*Halaman:*

>>>

REPUBLIKA.CO.ID, JAKARTA -- Presiden Rusia Vladimir Putin mengatakan Rusia tidak perlu menggunakan senjata nuklir untuk mengamankan kemenangan di Ukraina. Ini menjadi sinyal terkuat Kremlin hingga saat ini bahwa konflik paling mematikan di Eropa sejak Perang Dunia Kedua tidak akan meningkat menjadi konflik perang nuklir.
Sejak Putin memerintahkan pasukan masuk ke Ukraina pada Februari 2022, ia telah mengatakan dalam beberapa kesempatan bahwa Rusia akan menggunakan senjata semacam itu jika diperlukan untuk mempertahankan diri. Ini yang menurut Barat merupakan ancaman nuklir.

<<<

*Petunjuk:*
(1) Dalam berita tentang senjata nuklir Rusia, kapan Putin memerintahkan pasukan masuk ke Ukraina?
(2) Ringkas paragraf berita tentang senjata nuklir Rusia yang diawali dengan "Sejak Putin memerintahkan" menjadi satu kalimat tanpa menghilangkan fakta utamanya.
(3) Ketik ulang seluruh bagian berita tentang senjata nuklir Rusia mulai dari "Sejak Putin memerintahkan" terus hingga "merupakan ancaman nuklir.".

*Data yang Diberikan:*

>>>

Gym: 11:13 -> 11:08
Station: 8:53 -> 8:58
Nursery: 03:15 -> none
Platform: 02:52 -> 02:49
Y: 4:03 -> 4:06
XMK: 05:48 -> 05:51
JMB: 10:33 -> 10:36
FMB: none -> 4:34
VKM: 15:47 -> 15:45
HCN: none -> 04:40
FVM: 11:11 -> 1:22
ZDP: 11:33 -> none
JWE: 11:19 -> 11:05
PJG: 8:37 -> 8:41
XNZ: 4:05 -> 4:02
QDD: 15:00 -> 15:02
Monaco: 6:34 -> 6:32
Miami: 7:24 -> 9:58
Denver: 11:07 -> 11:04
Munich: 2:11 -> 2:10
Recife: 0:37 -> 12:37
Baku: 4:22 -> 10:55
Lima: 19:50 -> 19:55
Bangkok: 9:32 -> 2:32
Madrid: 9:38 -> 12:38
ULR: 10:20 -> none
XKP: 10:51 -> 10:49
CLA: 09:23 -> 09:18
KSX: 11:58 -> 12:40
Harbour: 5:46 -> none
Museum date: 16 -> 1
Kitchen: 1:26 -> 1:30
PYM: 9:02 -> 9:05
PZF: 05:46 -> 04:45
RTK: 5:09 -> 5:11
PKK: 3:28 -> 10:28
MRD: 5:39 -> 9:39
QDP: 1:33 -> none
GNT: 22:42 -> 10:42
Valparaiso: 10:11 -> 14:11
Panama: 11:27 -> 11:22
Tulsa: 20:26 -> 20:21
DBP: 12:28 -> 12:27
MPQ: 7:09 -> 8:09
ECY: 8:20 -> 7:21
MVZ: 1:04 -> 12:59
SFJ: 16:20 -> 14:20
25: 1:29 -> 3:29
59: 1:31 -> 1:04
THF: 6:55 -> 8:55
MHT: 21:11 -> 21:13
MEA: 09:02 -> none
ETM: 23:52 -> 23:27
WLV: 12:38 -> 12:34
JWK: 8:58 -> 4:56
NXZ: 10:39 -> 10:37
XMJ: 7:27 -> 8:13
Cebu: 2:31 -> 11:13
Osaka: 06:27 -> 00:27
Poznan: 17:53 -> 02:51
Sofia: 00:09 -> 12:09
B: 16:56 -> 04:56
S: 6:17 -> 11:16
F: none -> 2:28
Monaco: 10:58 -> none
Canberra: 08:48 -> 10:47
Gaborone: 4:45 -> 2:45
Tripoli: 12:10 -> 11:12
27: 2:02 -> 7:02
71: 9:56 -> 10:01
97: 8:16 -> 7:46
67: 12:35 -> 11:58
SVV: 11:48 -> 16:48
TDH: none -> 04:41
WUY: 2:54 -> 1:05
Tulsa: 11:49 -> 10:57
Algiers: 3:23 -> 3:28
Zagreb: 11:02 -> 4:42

<<<

*Jawaban Latihan:*
(1) Pada Februari 2022.

(2) Sejak mengirim pasukan ke Ukraina pada Februari 2022, Putin beberapa kali menyatakan bahwa Rusia akan memakai senjata nuklir jika diperlukan untuk mempertahankan diri, dan Barat menganggap pernyataan itu sebagai ancaman nuklir.

(3)
Sejak Putin memerintahkan pasukan masuk ke Ukraina pada Februari 2022, ia telah mengatakan dalam beberapa kesempatan bahwa Rusia akan menggunakan senjata semacam itu jika diperlukan untuk mempertahankan diri. Ini yang menurut Barat merupakan ancaman nuklir.